How to complete this task: Copy the listing below in full, exactly as given.

↓

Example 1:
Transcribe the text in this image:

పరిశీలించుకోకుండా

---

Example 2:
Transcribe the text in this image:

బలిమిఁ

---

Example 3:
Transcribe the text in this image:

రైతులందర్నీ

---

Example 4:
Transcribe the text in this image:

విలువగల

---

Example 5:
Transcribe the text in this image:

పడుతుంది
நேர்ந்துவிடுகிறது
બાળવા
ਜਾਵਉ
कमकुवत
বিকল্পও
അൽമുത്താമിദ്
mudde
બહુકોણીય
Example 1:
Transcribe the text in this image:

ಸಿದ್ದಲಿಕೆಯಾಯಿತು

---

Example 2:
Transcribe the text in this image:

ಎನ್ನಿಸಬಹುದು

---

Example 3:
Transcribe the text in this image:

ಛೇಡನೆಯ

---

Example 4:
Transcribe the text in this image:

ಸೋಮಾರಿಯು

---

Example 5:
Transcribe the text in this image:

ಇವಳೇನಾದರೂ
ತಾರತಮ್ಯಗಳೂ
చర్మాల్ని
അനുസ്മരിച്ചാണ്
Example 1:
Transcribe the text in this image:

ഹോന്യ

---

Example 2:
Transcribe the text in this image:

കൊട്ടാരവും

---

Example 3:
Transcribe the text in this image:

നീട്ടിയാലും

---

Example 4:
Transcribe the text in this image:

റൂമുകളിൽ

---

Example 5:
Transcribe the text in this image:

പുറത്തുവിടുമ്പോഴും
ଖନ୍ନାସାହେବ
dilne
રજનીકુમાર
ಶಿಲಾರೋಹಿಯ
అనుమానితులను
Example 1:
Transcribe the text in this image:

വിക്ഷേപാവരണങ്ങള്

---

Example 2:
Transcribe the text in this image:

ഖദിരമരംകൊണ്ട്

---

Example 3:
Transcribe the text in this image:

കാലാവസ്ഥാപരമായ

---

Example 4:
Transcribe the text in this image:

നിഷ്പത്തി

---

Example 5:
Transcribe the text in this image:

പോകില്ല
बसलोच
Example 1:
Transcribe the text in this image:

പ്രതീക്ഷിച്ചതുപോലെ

↑

Exercise result:
Example 1:
Transcribe the text in this image:

పరిశీలించుకోకుండా

---

Example 2:
Transcribe the text in this image:

బలిమిఁ

---

Example 3:
Transcribe the text in this image:

రైతులందర్నీ

---

Example 4:
Transcribe the text in this image:

విలువగల

---

Example 5:
Transcribe the text in this image:

పడుతుంది
நேர்ந்துவிடுகிறது
બાળવા
ਜਾਵਉ
कमकुवत
বিকল্পও
അൽമുത്താമിദ്
mudde
બહુકોણીય
Example 1:
Transcribe the text in this image:

ಸಿದ್ದಲಿಕೆಯಾಯಿತು

---

Example 2:
Transcribe the text in this image:

ಎನ್ನಿಸಬಹುದು

---

Example 3:
Transcribe the text in this image:

ಛೇಡನೆಯ

---

Example 4:
Transcribe the text in this image:

ಸೋಮಾರಿಯು

---

Example 5:
Transcribe the text in this image:

ಇವಳೇನಾದರೂ
ತಾರತಮ್ಯಗಳೂ
చర్మాల్ని
അനുസ്മരിച്ചാണ്
Example 1:
Transcribe the text in this image:

ഹോന്യ

---

Example 2:
Transcribe the text in this image:

കൊട്ടാരവും

---

Example 3:
Transcribe the text in this image:

നീട്ടിയാലും

---

Example 4:
Transcribe the text in this image:

റൂമുകളിൽ

---

Example 5:
Transcribe the text in this image:

പുറത്തുവിടുമ്പോഴും
ଖନ୍ନାସାହେବ
dilne
રજનીકુમાર
ಶಿಲಾರೋಹಿಯ
అనుమానితులను
Example 1:
Transcribe the text in this image:

വിക്ഷേപാവരണങ്ങള്

---

Example 2:
Transcribe the text in this image:

ഖദിരമരംകൊണ്ട്

---

Example 3:
Transcribe the text in this image:

കാലാവസ്ഥാപരമായ

---

Example 4:
Transcribe the text in this image:

നിഷ്പത്തി

---

Example 5:
Transcribe the text in this image:

പോകില്ല
बसलोच
Example 1:
Transcribe the text in this image:

പ്രതീക്ഷിച്ചതുപോലെ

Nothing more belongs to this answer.